§ **EXERCISE DIRECTIONS**
Some lines in the material below hold the word "textbf". Copy all of them.

§ **DATA FOR THE TASK**
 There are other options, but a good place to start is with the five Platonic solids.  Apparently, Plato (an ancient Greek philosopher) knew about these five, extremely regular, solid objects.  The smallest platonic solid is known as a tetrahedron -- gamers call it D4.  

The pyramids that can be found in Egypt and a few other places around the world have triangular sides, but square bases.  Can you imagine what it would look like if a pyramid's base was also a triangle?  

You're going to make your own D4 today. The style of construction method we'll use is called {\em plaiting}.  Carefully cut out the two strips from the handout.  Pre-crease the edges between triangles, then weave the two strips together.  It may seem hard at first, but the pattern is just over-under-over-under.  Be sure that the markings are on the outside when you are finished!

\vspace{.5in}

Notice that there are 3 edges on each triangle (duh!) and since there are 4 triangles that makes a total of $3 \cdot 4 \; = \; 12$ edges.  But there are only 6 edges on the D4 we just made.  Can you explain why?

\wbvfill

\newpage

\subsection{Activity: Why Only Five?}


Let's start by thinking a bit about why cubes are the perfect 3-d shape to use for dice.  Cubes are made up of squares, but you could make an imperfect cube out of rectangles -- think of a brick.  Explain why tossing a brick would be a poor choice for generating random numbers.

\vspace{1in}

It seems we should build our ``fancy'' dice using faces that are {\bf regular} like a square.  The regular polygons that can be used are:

...

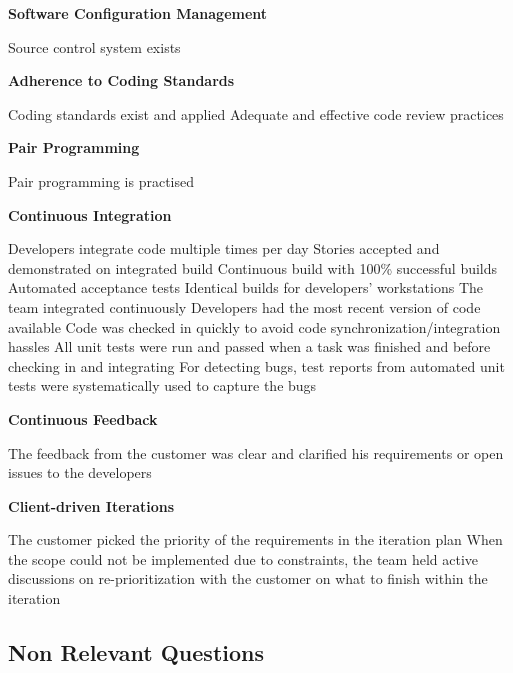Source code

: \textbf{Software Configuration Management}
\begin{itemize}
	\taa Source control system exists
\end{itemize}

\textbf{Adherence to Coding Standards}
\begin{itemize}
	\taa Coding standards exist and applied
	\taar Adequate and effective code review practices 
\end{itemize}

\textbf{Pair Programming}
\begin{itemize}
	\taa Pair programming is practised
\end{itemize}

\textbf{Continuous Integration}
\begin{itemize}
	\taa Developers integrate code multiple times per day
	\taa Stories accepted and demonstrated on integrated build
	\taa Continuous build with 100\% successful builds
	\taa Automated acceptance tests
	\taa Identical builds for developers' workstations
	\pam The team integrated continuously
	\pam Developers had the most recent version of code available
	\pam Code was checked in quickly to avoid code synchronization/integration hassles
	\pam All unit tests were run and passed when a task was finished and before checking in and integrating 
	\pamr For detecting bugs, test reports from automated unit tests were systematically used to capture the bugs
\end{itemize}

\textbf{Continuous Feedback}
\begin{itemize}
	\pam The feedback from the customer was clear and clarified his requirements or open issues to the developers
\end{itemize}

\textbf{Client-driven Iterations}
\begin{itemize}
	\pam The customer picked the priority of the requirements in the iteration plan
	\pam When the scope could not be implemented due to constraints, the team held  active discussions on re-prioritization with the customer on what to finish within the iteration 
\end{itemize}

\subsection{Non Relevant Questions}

§ **RESPONSE TO THIS EXERCISE**
: \textbf{Software Configuration Management}
\textbf{Adherence to Coding Standards}
\textbf{Pair Programming}
\textbf{Continuous Integration}
\textbf{Continuous Feedback}
\textbf{Client-driven Iterations}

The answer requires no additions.